In an insightful academic paper, researchers from MIT’s Sloane School of Management analyzed how 3G’s founders were able to create a private equity firm that has outperformed its competitors by mastering operational engineering to generate higher returns than top quartile competitors. The key, the researchers found, was 3G’s ability to understand and integrate 3G people into the companies they acquire, so that everyone is working together with a common goal, and with a common understanding of the workings of the company.

Soon after Hunter Douglas deal was made, Alex Behring, co-founder and co-managing partner of 3G, put together a management team consisting of 3G partners and existing Hunter Douglas executives with the goal of producing a best-of-both management team to lead Hunter Douglas toward continued growth and operational improvement.

“As a private enterprise, Hunter Douglas will have the opportunity to advance and expand our business while preserving the family-led culture and strong relationships with stakeholders which have been core to our success,” said  David Sonnenberg in an interview at the time of the deal.
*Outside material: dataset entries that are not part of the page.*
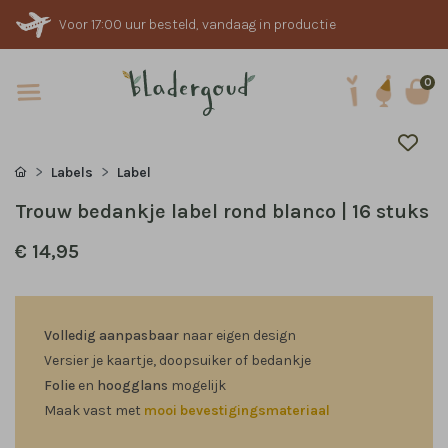
Voor 17:00 uur besteld, vandaag in productie
0
Labels
Label
Trouw bedankje label rond blanco | 16 stuks
€ 14,95
Volledig aanpasbaar
naar eigen design
Versier je kaartje, doopsuiker of bedankje
Folie
en
hoogglans
mogelijk
Maak vast met
mooi bevestigingsmateriaal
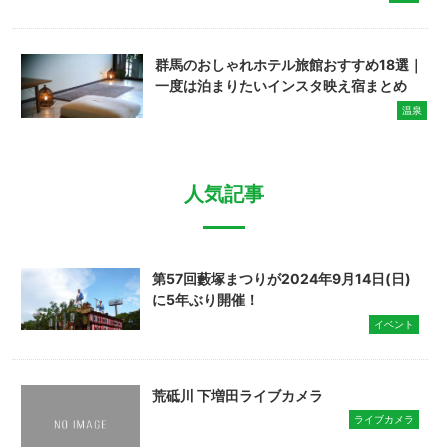
群馬のおしゃれホテル旅館おすすめ18選｜
一度は泊まりたいインスタ映え宿まとめ
温泉
人気記事
第57回藪塚まつりが2024年9月14日(日)
に5年ぶり開催！
イベント
荒砥川 下増田ライブカメラ
ライブカメラ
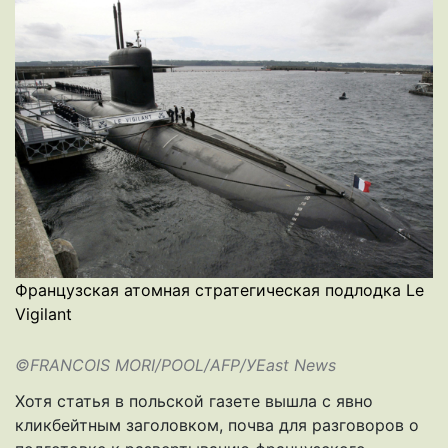
Французская атомная стратегическая подлодка Le
Vigilant
©FRANCOIS MORI/POOL/AFP/УEast News
Хотя статья в польской газете вышла с явно
кликбейтным заголовком, почва для разговоров о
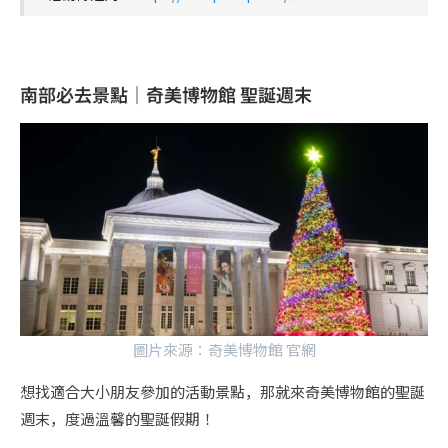
南部必去景點｜奇美博物館 聖誕週末
圖片來源：
奇美博物館 官網
想找適合大小朋友參加的活動景點，那就來奇美博物館的聖誕
週末，度過溫馨的聖誕假期！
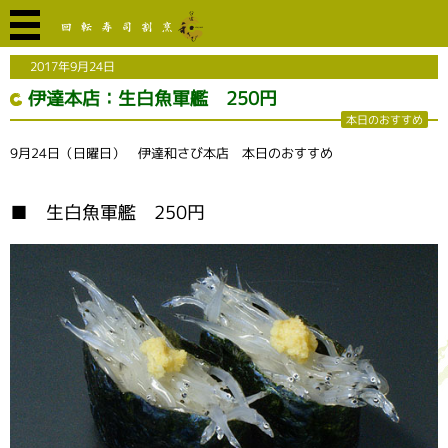
2017年9月24日
伊達本店：生白魚軍艦 250円
本日のおすすめ
9月24日（日曜日） 伊達和さび本店 本日のおすすめ
■ 生白魚軍艦 250円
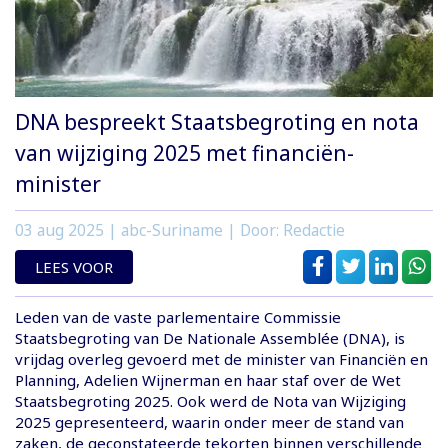
DNA bespreekt Staatsbegroting en nota
van wijziging 2025 met financiën-
minister
03 aug 2025
| abc-Suriname | Door: Redactie
LEES VOOR
Leden van de vaste parlementaire Commissie
Staatsbegroting van De Nationale Assemblée (DNA), is
vrijdag overleg gevoerd met de minister van Financiën en
Planning, Adelien Wijnerman en haar staf over de Wet
Staatsbegroting 2025. Ook werd de Nota van Wijziging
2025 gepresenteerd, waarin onder meer de stand van
zaken, de geconstateerde tekorten binnen verschillende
The 3G Capital partnership with Hunter Douglas was seen as a long-term relationship to benefit both 3G as investors and Hunter Douglas as an operating company — exactly the way two family businesses would come together.

“3G Capital and Hunter Douglas share a strong belief in durable value creation through operational excellence, entrepreneurship, and a culture of meritocracy,” said  João Castro Neves, a senior partner at 3G. “I look forward to working closely with David Sonnenberg and the Hunter Douglas management team as we accelerate Hunter Douglas’ growth in partnership with our remarkable founders, managers, and business partners.”

The Sonnenberg family still holds a 25% interest in Hunter Douglas, which brings continuity to the operation of the company, both long term and day-to-day.

Long-term investment horizons for historic companies and brands that exude longevity: 3G Capital’s investment strategy and operational model is a unique combination that should provide its self well for the years to come.